The problem:
Locate each line in the records containing "symbol". Copy it.

Electronics engineering source data
--------------------------------------------------

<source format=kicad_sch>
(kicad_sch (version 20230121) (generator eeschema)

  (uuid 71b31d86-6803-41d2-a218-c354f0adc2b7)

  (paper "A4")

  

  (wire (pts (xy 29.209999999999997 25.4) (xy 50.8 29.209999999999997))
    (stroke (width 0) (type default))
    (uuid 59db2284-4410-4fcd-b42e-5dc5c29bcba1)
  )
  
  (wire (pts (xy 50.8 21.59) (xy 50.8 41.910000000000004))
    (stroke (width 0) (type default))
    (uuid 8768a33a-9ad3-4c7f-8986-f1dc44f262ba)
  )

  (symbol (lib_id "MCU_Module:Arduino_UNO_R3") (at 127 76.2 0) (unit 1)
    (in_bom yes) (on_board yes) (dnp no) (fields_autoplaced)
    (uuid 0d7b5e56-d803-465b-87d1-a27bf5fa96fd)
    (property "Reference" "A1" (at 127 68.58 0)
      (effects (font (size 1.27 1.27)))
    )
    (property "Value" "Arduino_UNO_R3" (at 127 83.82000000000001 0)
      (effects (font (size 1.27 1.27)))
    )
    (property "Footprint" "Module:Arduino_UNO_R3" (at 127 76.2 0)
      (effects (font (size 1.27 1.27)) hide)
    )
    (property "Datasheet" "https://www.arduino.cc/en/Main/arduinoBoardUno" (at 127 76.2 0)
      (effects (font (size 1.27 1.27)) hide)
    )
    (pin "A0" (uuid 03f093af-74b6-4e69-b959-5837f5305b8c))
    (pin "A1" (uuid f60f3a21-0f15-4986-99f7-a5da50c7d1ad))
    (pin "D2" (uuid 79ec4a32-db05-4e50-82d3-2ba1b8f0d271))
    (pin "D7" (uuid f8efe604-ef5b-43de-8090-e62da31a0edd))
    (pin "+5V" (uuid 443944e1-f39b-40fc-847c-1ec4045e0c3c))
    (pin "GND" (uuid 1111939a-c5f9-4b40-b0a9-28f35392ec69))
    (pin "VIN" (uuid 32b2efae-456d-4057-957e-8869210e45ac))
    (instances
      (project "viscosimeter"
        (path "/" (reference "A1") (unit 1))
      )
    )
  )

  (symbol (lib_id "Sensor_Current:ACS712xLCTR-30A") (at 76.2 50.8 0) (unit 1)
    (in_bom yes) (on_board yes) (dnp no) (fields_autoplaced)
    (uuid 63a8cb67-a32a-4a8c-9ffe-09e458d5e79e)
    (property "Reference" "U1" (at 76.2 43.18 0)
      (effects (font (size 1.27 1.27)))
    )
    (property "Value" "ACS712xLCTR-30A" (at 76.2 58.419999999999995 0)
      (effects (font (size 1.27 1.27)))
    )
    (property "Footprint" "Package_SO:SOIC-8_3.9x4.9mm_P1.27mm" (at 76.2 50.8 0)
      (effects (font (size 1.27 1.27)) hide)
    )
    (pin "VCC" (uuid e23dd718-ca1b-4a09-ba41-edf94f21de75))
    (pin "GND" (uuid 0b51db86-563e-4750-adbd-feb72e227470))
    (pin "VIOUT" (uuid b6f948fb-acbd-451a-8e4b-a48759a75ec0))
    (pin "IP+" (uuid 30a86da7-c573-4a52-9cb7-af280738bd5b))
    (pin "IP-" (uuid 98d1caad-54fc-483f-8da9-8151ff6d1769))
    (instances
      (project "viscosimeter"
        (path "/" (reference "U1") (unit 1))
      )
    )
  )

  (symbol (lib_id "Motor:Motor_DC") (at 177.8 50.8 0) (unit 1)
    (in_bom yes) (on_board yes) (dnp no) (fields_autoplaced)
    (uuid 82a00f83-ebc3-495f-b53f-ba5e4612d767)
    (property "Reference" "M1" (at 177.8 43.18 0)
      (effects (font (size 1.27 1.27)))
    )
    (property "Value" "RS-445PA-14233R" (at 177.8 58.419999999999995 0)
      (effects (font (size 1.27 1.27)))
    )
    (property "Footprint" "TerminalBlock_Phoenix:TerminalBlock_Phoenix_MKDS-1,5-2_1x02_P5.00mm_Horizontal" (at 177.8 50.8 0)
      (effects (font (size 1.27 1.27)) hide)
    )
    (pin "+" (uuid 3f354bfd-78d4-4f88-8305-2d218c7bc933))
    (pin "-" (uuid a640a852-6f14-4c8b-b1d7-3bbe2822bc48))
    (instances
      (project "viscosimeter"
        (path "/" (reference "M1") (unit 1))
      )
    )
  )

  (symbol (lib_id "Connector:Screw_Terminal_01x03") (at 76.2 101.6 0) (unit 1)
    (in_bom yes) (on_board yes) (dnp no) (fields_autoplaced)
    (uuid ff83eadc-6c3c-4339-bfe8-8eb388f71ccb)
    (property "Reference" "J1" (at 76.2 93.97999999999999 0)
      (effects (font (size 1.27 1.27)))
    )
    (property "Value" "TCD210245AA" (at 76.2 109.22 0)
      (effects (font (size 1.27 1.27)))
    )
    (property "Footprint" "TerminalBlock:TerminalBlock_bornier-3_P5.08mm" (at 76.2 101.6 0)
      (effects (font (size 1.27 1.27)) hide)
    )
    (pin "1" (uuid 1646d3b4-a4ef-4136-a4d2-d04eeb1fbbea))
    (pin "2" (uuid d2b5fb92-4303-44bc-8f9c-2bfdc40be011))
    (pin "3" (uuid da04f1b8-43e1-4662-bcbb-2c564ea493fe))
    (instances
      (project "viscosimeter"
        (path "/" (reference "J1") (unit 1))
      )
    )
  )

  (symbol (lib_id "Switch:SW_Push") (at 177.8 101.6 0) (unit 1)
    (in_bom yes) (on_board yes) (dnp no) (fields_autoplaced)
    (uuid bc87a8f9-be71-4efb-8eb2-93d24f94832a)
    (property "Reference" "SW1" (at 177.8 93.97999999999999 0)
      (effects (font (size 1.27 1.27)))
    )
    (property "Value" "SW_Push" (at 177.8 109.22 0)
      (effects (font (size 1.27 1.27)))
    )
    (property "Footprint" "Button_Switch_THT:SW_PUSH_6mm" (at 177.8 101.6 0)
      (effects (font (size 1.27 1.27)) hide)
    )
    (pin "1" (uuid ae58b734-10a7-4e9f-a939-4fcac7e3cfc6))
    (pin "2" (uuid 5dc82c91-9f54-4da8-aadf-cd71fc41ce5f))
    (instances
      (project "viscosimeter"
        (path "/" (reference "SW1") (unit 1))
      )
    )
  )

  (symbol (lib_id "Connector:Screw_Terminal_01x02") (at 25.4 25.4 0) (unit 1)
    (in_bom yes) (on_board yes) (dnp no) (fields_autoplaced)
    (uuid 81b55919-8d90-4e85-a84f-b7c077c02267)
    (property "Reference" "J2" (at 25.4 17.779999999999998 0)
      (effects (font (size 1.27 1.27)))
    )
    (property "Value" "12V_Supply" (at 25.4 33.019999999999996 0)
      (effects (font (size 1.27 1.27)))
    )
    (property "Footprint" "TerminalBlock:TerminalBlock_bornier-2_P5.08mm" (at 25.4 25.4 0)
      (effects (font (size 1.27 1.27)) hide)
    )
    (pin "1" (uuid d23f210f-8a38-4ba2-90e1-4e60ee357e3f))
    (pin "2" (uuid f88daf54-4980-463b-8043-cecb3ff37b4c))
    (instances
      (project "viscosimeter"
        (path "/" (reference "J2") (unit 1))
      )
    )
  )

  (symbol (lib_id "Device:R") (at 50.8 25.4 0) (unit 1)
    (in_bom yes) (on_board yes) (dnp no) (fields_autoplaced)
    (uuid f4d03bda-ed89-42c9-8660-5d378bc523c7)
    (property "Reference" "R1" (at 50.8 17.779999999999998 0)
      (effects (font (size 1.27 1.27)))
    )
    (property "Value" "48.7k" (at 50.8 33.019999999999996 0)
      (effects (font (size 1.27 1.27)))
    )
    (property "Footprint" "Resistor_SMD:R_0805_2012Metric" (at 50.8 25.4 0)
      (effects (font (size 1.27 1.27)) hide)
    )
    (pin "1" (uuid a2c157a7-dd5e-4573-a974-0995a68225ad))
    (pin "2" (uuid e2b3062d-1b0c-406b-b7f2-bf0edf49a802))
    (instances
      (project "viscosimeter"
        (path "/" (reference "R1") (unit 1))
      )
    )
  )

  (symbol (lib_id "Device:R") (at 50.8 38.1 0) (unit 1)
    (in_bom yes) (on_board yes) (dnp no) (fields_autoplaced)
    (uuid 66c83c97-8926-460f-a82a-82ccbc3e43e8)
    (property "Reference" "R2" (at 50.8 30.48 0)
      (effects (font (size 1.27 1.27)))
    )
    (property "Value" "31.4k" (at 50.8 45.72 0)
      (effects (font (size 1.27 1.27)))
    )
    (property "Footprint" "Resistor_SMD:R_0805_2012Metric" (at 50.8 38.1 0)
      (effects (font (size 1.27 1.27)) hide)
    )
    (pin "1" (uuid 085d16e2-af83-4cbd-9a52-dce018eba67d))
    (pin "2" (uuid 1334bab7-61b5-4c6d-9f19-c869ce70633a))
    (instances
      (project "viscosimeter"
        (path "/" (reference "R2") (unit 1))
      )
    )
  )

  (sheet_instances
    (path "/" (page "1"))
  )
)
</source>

--------------------------------------------------

Result of this task:
  (symbol (lib_id "MCU_Module:Arduino_UNO_R3") (at 127 76.2 0) (unit 1)
  (symbol (lib_id "Sensor_Current:ACS712xLCTR-30A") (at 76.2 50.8 0) (unit 1)
  (symbol (lib_id "Motor:Motor_DC") (at 177.8 50.8 0) (unit 1)
  (symbol (lib_id "Connector:Screw_Terminal_01x03") (at 76.2 101.6 0) (unit 1)
  (symbol (lib_id "Switch:SW_Push") (at 177.8 101.6 0) (unit 1)
  (symbol (lib_id "Connector:Screw_Terminal_01x02") (at 25.4 25.4 0) (unit 1)
  (symbol (lib_id "Device:R") (at 50.8 25.4 0) (unit 1)
  (symbol (lib_id "Device:R") (at 50.8 38.1 0) (unit 1)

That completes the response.